At what age should I stop contributing to my 401k? ›

Certain strategies, such as continuing to contribute to retirement accounts, can reduce the higher taxable income for someone older than 73. Depending on specific circ*mstances, workers over age 73 can still contribute to an IRA, a 401(k), and other retirement accounts.

Where is the safest place to put your retirement money? ›

Below, you'll find the safest options that also provide a reasonable return on investment.
  1. Treasury bills, notes, and bonds. The federal government raises money by issuing Treasury marketable securities. ...
  2. Bond ETFs. There are many organizations that issue bonds to raise money. ...
  3. CDs. ...
  4. High-yield savings accounts.
May 3, 2024

Should you retire when the stock market is down? ›

When you are heading into retirement, we recommend a cash buffer that could cover one to two years of spending needs. Having an alternative source available to fund expenses can be particularly helpful in a down market to give you cover until your investments rebound.

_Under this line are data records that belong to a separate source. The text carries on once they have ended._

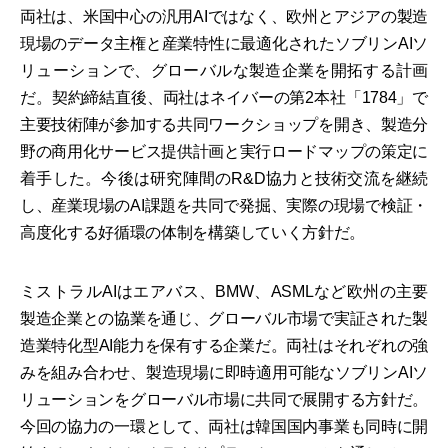
両社は、米国中心の汎用AIではなく、欧州とアジアの製造
現場のデータ主権と産業特性に最適化されたソブリンAIソ
リューションで、グローバルな製造企業を開拓する計画
だ。契約締結直後、両社はネイバーの第2本社「1784」で
主要技術陣が参加する共同ワークショップを開き、製造分
野の商用化サービス提供計画と実行ロードマップの策定に
着手した。今後は研究陣間のR&D協力と技術交流を継続
し、産業現場のAI課題を共同で発掘、実際の現場で検証・
高度化する好循環の体制を構築していく方針だ。
ミストラルAIはエアバス、BMW、ASMLなど欧州の主要
製造企業との協業を通じ、グローバル市場で実証された製
造業特化型AI能力を保有する企業だ。両社はそれぞれの強
みを組み合わせ、製造現場に即時適用可能なソブリンAIソ
リューションをグローバル市場に共同で展開する方針だ。
今回の協力の一環として、両社は韓国国内事業も同時に開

How to recession proof your 401k? ›

Having a diversified 401(k) of mutual funds or exchange-traded funds (ETFs) that invest in stocks, bonds and even cash can help protect your retirement savings in the event of an economic downturn. How much you choose to allocate to different investments depends in part on how close you are to retirement.

What happens to my retirement if the stock market crashes? ›

Your investment is put into various asset options, including stocks. The value of those stocks is directly tied to the stock market's performance. This means that when the stock market is up, so is your investment, and vice versa. The odds are the value of your retirement savings may decline if the market crashes.

What happens if you retire during a recession? ›

If you're on a fixed income, such as a pension or Social Security, the purchasing power of your income may decrease during a recession as things get more expensive. This can make it harder for you to cover your expenses, especially if unexpected costs or healthcare expenses happen.

What is the risk of retiring in a down market? ›

It typically refers to the hazards posed by making early retirement withdrawals during a down market. Retirees who launch into retirement during a bear market, for example, may see that initiating drawdowns in a poor investment environment does major damage to their long-term savings.

How can I save for retirement without stock market? ›

Another way to save for retirement is through real estate investments. You may already have access to the real estate sector through a mutual fund, ETF, or REIT if you have an IRA or a brokerage account. You can also buy real estate outright to generate an income stream during your retirement years.